Use release_profile=stable unless the operator explicitly asks for the broad advisory provider/media matrix. Stable and full profiles force the release soak; the beta profile may opt in with run_release_soak=true. Use narrow rerun_group after focused fixes. Publish with openclaw-release-publish.yml using release_profile=from-validation unless a maintainer intentionally wants to cross-check a specific profile; the publish workflow reads the effective profile from the full-validation manifest.

Watch

Use the summary helper instead of repeated raw polling:

bash
node .agents/skills/release-openclaw-ci/scripts/release-ci-summary.mjs <full-release-run-id>

Then watch only when useful:

bash
gh run watch <full-release-run-id> --repo openclaw/openclaw --exit-status

Stop watchers before ending the turn or switching strategy.

Failure Triage

  1. Confirm parent SHA and child run IDs.
  2. List failed jobs only:
    bash
    gh run view <child-run-id> --repo openclaw/openclaw --json jobs \
      --jq '.jobs[] | select(.conclusion=="failure" or .conclusion=="timed_out" or .conclusion=="cancelled") | [.databaseId,.name,.conclusion,.url] | @tsv'
    
  3. Fetch one failed job log. If rate-limited, note reset time and avoid more REST calls.
  4. For secret-looking failures, validate a real completion from the same secret source before editing code. A successful model-list request is insufficient. Claude CLI subscription credentials are a separate native auth path; prove them in a clean-home CLI probe, never as a substitute for a required Anthropic API-key lane.
  5. For live-cache failures, inspect whether it is missing/invalid key, empty text, provider refusal, timeout, or baseline miss. Do not weaken release gates without clear provider evidence.
  6. Fix narrowly, run local/changed proof, commit, push, rerun the smallest matching group.
  7. If a required PR CI run is capacity-stalled with queued jobs and no active jobs, do not cancel unrelated work or accept a generic manual dispatch. From the PR head branch, dispatch the explicit exact-SHA fallback: gh workflow run ci.yml --repo openclaw/openclaw --ref <pr-head-branch> -f target_ref=<full-pr-sha> -f include_android=true -f release_gate=true.
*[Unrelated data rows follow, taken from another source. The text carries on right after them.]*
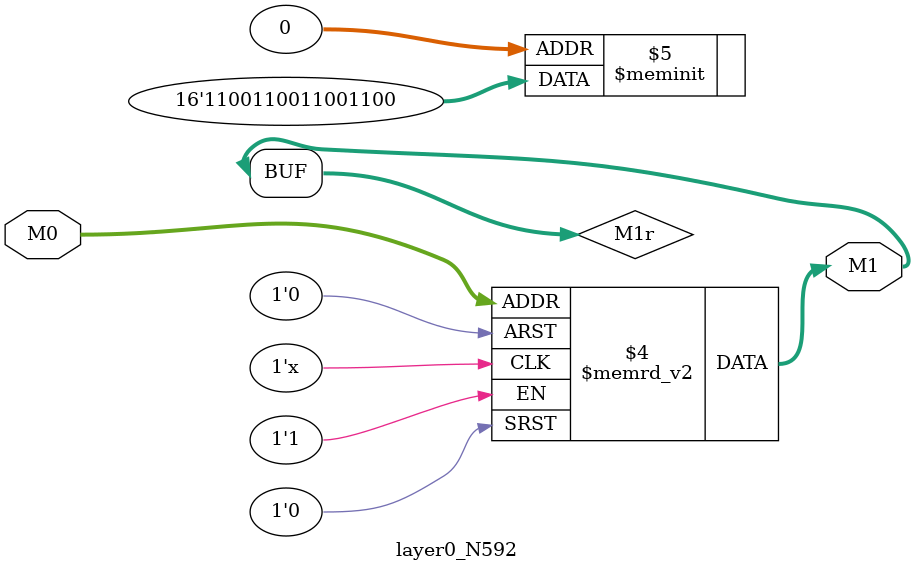
<source format=v>
module layer0_N592 ( input [2:0] M0, output [1:0] M1 );

	(*rom_style = "distributed" *) reg [1:0] M1r;
	assign M1 = M1r;
	always @ (M0) begin
		case (M0)
			3'b000: M1r = 2'b00;
			3'b100: M1r = 2'b00;
			3'b010: M1r = 2'b00;
			3'b110: M1r = 2'b00;
			3'b001: M1r = 2'b11;
			3'b101: M1r = 2'b11;
			3'b011: M1r = 2'b11;
			3'b111: M1r = 2'b11;

		endcase
	end
endmodule

</source>
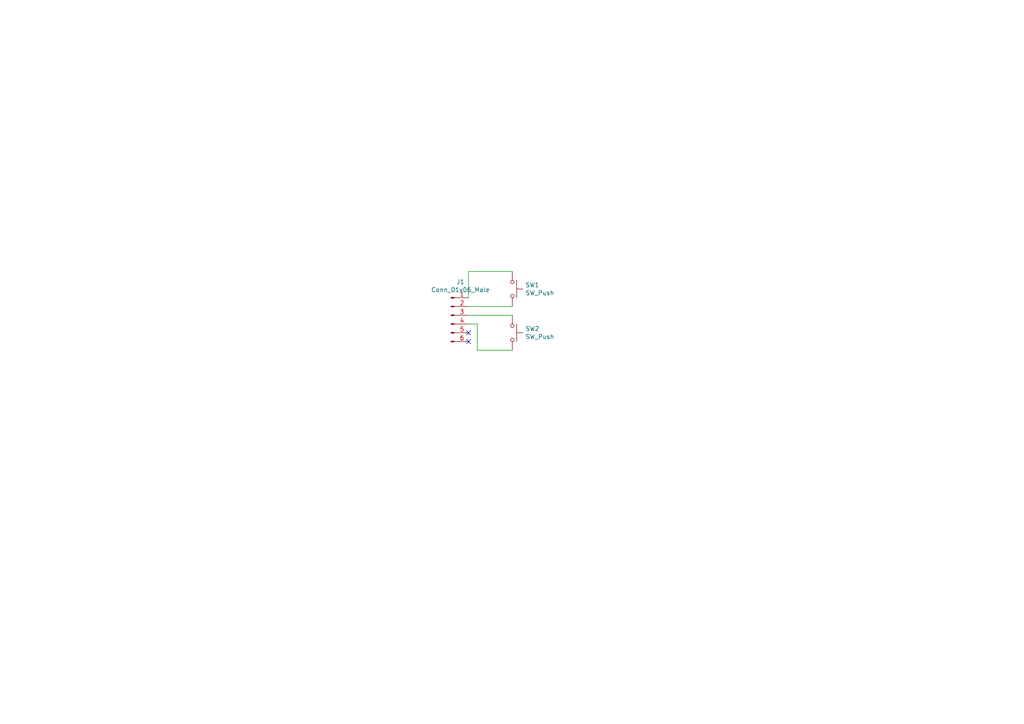
<source format=kicad_sch>
(kicad_sch (version 20211123) (generator eeschema)

  (uuid 6ca3c38c-4e71-4202-b6c1-1b25f04a27ae)

  (paper "A4")

  


  (no_connect (at 135.89 99.06) (uuid 7e08f2a4-63d6-468b-bd8b-ec607077e023))
  (no_connect (at 135.89 96.52) (uuid b60c50d1-225e-415c-8712-7acb5e3dc8ea))

  (wire (pts (xy 148.59 91.44) (xy 135.89 91.44))
    (stroke (width 0) (type default) (color 0 0 0 0))
    (uuid 2f3deced-880d-4075-a81b-95c62da5b94d)
  )
  (wire (pts (xy 135.89 88.9) (xy 148.59 88.9))
    (stroke (width 0) (type default) (color 0 0 0 0))
    (uuid 3cfcbcc7-4f45-46ab-82a8-c414c7972161)
  )
  (wire (pts (xy 135.89 93.98) (xy 138.43 93.98))
    (stroke (width 0) (type default) (color 0 0 0 0))
    (uuid 4d609e7c-74c9-4ae9-a26d-946ff00c167d)
  )
  (wire (pts (xy 138.43 93.98) (xy 138.43 101.6))
    (stroke (width 0) (type default) (color 0 0 0 0))
    (uuid 786b6072-5772-4bc1-8eeb-6c4e19f2a91b)
  )
  (wire (pts (xy 138.43 101.6) (xy 148.59 101.6))
    (stroke (width 0) (type default) (color 0 0 0 0))
    (uuid 9a9f2d82-f64d-4264-8bec-c182528fc4de)
  )
  (wire (pts (xy 135.89 78.74) (xy 148.59 78.74))
    (stroke (width 0) (type default) (color 0 0 0 0))
    (uuid a501555e-bbc7-4b58-ad89-28a0cd3dd6d0)
  )
  (wire (pts (xy 135.89 86.36) (xy 135.89 78.74))
    (stroke (width 0) (type default) (color 0 0 0 0))
    (uuid db83d0af-e085-4050-8496-fa2ebdecbd62)
  )

  (symbol (lib_id "Connector:Conn_01x06_Male") (at 130.81 91.44 0) (unit 1)
    (in_bom yes) (on_board yes)
    (uuid 00000000-0000-0000-0000-00005eff27c7)
    (property "Reference" "J1" (id 0) (at 133.5532 81.7626 0))
    (property "Value" "Conn_01x06_Male" (id 1) (at 133.5532 84.074 0))
    (property "Footprint" "Connector_PinHeader_2.54mm:PinHeader_2x03_P2.54mm_Vertical_SMD" (id 2) (at 130.81 91.44 0)
      (effects (font (size 1.27 1.27)) hide)
    )
    (property "Datasheet" "~" (id 3) (at 130.81 91.44 0)
      (effects (font (size 1.27 1.27)) hide)
    )
    (pin "1" (uuid 89bab1ec-7b06-4cde-aad6-c05ecfe09008))
    (pin "2" (uuid 8849523f-7a7f-4ff3-9ba1-4622e67251c7))
    (pin "3" (uuid 7b1c3ce2-19ed-4193-a707-747b919e6b12))
    (pin "4" (uuid 74773e57-ce2a-4420-b5af-ba52c5ad2f54))
    (pin "5" (uuid d45298b6-27af-4d03-bace-df63014b28a0))
    (pin "6" (uuid 66f6c454-1819-42e3-98dd-fb819b52f248))
  )

  (symbol (lib_id "Switch:SW_Push") (at 148.59 83.82 270) (unit 1)
    (in_bom yes) (on_board yes)
    (uuid 00000000-0000-0000-0000-00005eff31d7)
    (property "Reference" "SW1" (id 0) (at 152.3492 82.6516 90)
      (effects (font (size 1.27 1.27)) (justify left))
    )
    (property "Value" "SW_Push" (id 1) (at 152.3492 84.963 90)
      (effects (font (size 1.27 1.27)) (justify left))
    )
    (property "Footprint" "Button_Switch_SMD:SW_Push_1P1T_NO_6x6mm_H9.5mm" (id 2) (at 153.67 83.82 0)
      (effects (font (size 1.27 1.27)) hide)
    )
    (property "Datasheet" "~" (id 3) (at 153.67 83.82 0)
      (effects (font (size 1.27 1.27)) hide)
    )
    (pin "1" (uuid 3c37b3dd-ced5-4c2a-abd6-20ff7f260608))
    (pin "2" (uuid c9db3519-80ff-46a1-9cb4-2d2c92f63a4e))
  )

  (symbol (lib_id "Switch:SW_Push") (at 148.59 96.52 270) (unit 1)
    (in_bom yes) (on_board yes)
    (uuid 00000000-0000-0000-0000-00005eff59bb)
    (property "Reference" "SW2" (id 0) (at 152.3492 95.3516 90)
      (effects (font (size 1.27 1.27)) (justify left))
    )
    (property "Value" "SW_Push" (id 1) (at 152.3492 97.663 90)
      (effects (font (size 1.27 1.27)) (justify left))
    )
    (property "Footprint" "Button_Switch_SMD:SW_Push_1P1T_NO_6x6mm_H9.5mm" (id 2) (at 153.67 96.52 0)
      (effects (font (size 1.27 1.27)) hide)
    )
    (property "Datasheet" "~" (id 3) (at 153.67 96.52 0)
      (effects (font (size 1.27 1.27)) hide)
    )
    (pin "1" (uuid 86174a0c-a5c5-4fe8-938e-6977ec3c9ae0))
    (pin "2" (uuid cb220892-4b2a-4d01-b1ad-c0ba13ac65eb))
  )

  (sheet_instances
    (path "/" (page "1"))
  )

  (symbol_instances
    (path "/00000000-0000-0000-0000-00005eff27c7"
      (reference "J1") (unit 1) (value "Conn_01x06_Male") (footprint "Connector_PinHeader_2.54mm:PinHeader_2x03_P2.54mm_Vertical_SMD")
    )
    (path "/00000000-0000-0000-0000-00005eff31d7"
      (reference "SW1") (unit 1) (value "SW_Push") (footprint "Button_Switch_SMD:SW_Push_1P1T_NO_6x6mm_H9.5mm")
    )
    (path "/00000000-0000-0000-0000-00005eff59bb"
      (reference "SW2") (unit 1) (value "SW_Push") (footprint "Button_Switch_SMD:SW_Push_1P1T_NO_6x6mm_H9.5mm")
    )
  )
)

</source>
It runs on GitHub-hosted runners and is accepted only when its run title is CI release gate <full-pr-sha>. Record the stalled Blacksmith run and the fallback run in release evidence. If Blacksmith Build Artifacts Testbox is the only remaining required gate and remains queued without a runner, that completed exact fallback may cover it because CI's build-artifacts job already builds, packages, and smoke tests the artifacts. Do not use this coverage after the artifact workflow starts or completes non-successfully.

Evidence

Record:

  • release SHA
  • full parent run URL
  • child run IDs and conclusions: CI, Release Checks, Plugin Prerelease, NPM Telegram, Product Performance
  • performance comparison result versus earlier releases when available
  • targeted local proof commands
  • provider-secret preflight result
  • known gaps or unrelated failures

For lessons and recovery patterns, read references/release-ci-notes.md.